The volume of automated traffic moving through ecommerce platforms is forcing a reassessment of how enterprises manage bots. For years, the default response has been simple: detect and block. That approach is proving increasingly ineffective as companies examine how automation contributes to visibility, pricing, and transaction flow.

“Knowledge over fear,” says Tom Howe, Director of Insights Engineering at Hydrolix, framing a shift in how organizations interpret and respond to bot activity.
What is emerging is not a new threat, but a clearer understanding. Automated traffic is not inherently harmful.
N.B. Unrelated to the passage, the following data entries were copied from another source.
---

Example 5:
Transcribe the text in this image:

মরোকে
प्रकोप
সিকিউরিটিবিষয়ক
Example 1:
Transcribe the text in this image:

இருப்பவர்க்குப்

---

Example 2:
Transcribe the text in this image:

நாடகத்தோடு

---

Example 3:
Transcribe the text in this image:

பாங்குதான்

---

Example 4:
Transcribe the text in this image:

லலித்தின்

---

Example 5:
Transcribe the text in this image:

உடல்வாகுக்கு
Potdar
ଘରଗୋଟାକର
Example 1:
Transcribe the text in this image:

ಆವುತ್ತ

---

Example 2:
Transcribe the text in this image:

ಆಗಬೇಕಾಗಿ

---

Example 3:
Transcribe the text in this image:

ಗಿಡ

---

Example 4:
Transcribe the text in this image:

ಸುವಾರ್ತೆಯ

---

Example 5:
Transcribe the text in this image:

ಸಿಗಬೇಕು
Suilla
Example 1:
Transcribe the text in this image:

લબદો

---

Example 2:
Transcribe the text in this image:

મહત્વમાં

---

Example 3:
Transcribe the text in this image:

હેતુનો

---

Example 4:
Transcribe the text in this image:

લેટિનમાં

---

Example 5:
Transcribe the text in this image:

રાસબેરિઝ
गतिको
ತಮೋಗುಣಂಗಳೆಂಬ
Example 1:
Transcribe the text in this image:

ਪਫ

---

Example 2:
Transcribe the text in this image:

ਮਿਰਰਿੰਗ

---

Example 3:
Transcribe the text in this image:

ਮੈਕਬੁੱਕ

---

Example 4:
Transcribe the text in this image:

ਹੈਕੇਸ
In many cases, it supports core functions within digital commerce ecosystems.
Defining Good, Bad, and Malicious Bots
The prevailing narrative around bots has been shaped by security concerns. Malicious scraping, credential stuffing, and denial of service attacks have justified a defensive posture across ecommerce infrastructure.
That framing, however, does not capture the full picture.
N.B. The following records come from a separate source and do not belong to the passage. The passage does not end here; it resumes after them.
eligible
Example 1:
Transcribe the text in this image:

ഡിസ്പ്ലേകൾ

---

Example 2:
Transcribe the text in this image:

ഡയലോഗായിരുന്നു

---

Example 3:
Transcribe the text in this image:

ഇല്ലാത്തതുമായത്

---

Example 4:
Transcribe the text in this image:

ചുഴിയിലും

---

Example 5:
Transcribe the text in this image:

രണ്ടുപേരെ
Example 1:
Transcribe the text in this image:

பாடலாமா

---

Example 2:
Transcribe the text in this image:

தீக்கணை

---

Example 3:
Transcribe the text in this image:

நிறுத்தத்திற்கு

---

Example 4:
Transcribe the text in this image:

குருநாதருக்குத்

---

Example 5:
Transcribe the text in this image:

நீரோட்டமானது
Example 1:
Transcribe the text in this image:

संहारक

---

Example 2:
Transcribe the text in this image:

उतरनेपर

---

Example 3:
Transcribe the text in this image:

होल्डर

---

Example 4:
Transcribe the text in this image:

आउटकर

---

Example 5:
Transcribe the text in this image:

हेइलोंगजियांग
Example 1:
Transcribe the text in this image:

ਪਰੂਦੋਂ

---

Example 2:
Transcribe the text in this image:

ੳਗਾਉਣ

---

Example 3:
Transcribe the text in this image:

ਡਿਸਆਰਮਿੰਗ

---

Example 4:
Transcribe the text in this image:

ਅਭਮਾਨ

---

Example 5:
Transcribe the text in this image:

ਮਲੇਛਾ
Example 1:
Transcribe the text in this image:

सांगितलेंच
“There is a third type of bot,” Howe explains. “Malicious bots are outwardly trying to get you… But there can be opportunities for bad bots to become good bots… But malicious bots cannot become good.”
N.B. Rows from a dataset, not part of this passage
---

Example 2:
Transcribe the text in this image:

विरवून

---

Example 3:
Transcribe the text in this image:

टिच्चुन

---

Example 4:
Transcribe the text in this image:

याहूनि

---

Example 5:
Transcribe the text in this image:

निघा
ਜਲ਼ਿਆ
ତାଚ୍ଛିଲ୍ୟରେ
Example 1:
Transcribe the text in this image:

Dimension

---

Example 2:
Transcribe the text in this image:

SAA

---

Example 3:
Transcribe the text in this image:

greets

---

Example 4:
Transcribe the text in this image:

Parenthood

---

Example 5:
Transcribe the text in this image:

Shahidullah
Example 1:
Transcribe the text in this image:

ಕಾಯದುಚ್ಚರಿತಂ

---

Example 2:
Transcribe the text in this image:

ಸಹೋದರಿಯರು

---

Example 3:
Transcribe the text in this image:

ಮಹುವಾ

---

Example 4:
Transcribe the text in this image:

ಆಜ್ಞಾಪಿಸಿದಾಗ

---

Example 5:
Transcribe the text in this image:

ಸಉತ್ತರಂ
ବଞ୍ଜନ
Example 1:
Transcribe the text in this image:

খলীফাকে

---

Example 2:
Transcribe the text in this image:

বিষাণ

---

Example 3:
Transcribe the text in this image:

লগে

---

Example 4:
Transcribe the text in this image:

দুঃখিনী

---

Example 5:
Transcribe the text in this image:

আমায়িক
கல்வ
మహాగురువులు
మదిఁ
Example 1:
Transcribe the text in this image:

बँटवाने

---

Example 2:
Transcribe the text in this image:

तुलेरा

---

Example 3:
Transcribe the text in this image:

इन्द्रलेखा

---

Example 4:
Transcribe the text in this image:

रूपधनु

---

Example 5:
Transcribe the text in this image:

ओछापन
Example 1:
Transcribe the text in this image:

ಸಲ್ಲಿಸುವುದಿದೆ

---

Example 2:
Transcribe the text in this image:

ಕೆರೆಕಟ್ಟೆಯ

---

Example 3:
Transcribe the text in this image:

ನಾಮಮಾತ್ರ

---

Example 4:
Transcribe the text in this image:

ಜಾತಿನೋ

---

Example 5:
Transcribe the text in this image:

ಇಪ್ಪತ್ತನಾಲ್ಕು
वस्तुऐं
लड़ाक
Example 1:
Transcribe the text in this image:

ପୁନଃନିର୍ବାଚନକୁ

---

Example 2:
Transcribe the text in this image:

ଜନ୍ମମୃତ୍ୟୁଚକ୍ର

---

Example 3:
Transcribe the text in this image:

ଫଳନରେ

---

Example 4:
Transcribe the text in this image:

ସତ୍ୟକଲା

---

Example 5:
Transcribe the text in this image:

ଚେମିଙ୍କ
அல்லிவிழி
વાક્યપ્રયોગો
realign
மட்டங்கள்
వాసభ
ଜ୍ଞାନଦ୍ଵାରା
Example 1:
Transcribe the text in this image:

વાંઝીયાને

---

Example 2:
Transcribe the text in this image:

In practice, classification is rarely absolute. The same automated behavior can produce different outcomes depending on how it is managed. This ambiguity is pushing enterprises to move beyond binary definitions and toward more contextual evaluation.
Behavioral Patterns Reveal the Difference
For enterprise teams, identifying bot activity depends on understanding how traffic behaves rather than relying solely on static rules.
“The most noticeable bot detection is that they hit sites in a different way than a human would,” Howe notes.
Human users tend to follow consistent navigation paths. Bots generate activity that diverges from those patterns, whether through irregular timing, repetitive requests, or concentrated traffic sources. These signals provide a more reliable foundation for distinguishing between automated and human interactions.
“20/80,” Howe adds, referring to the balance between technical capability and analytical interpretation.
The Cost of Blocking Without Precision
Misclassifying bots can carry significant financial consequences. Blanket blocking strategies often disrupt legitimate automation and suppress revenue generating activity.
“We’ve heard about an enterprise SaaS company losing $5 million dollars by blocking what they thought were bad bots,” Howe recalls. “Honestly, it’s way too common… Companies under-report because of optics.”
Blocking without precision can also interrupt search indexing and reduce discoverability, creating longer term impacts that extend beyond immediate traffic loss.
Automation’s Role in Revenue Generation
Not all bots operate against enterprise interests. In many cases, automated systems contribute directly to customer acquisition and conversion pathways.
“We have search engine crawlers from Google or BingBot… and when a company blocks bots universally, they can lose all traffic that could be derived from this method,” Howe explains.
Automation often operates upstream of transactions, influencing how products are surfaced, compared, and selected. Treating all bots as adversarial removes these benefits.
“Use a scalpel, not a machete,” Howe advises, emphasizing the need for targeted intervention.
Detection Models Can Distort Outcomes
Overly rigid detection frameworks introduce additional risk. Systems that rely on uniform rules can misclassify legitimate users, particularly those operating outside standard environments.
“Not everyone is using basic cable, fiber, or 5G… Linux users can suffer from bot detection simply by being a different user agent,” Howe points out.
These misclassifications can distort key business metrics, including conversion rates and user behavior data, limiting an organization’s ability to accurately assess performance.
From Blocking to Intent Based Analysis
As bot activity becomes more sophisticated, enterprises are shifting toward intent based evaluation.
“Knowing what the behavior of the bot is and what its desired outcome is is immediately necessary,” Howe states.
This approach requires aligning technical analysis with business objectives. Instead of focusing solely on whether traffic is automated, organizations must determine whether that automation supports or conflicts with desired outcomes.
AI Agents and the Next Phase of Commerce
The role of bots is expected to expand as AI agents become more integrated into the buying process.
“Businesses are no longer marketing directly to humans, but rather to AI agents via ‘the bot,’” Howe observes.
This shift introduces a model where software systems interact on behalf of consumers, influencing product discovery, pricing, and purchasing decisions.
A More Measured Approach to Automation
The evolution of bot traffic signals a need for greater precision in how enterprises manage automated activity. Treating all bots as a threat limits visibility into how digital systems function and where value is created.
A more effective approach focuses on understanding behavior, aligning actions with business goals, and applying targeted controls.
“We don’t fear what we don’t know, we out smart this new frontier with knowledge,” Howe concludes. For enterprise leaders, the shift away from blanket blocking toward informed management reflects a broader change in how digital commerce is understood and optimized.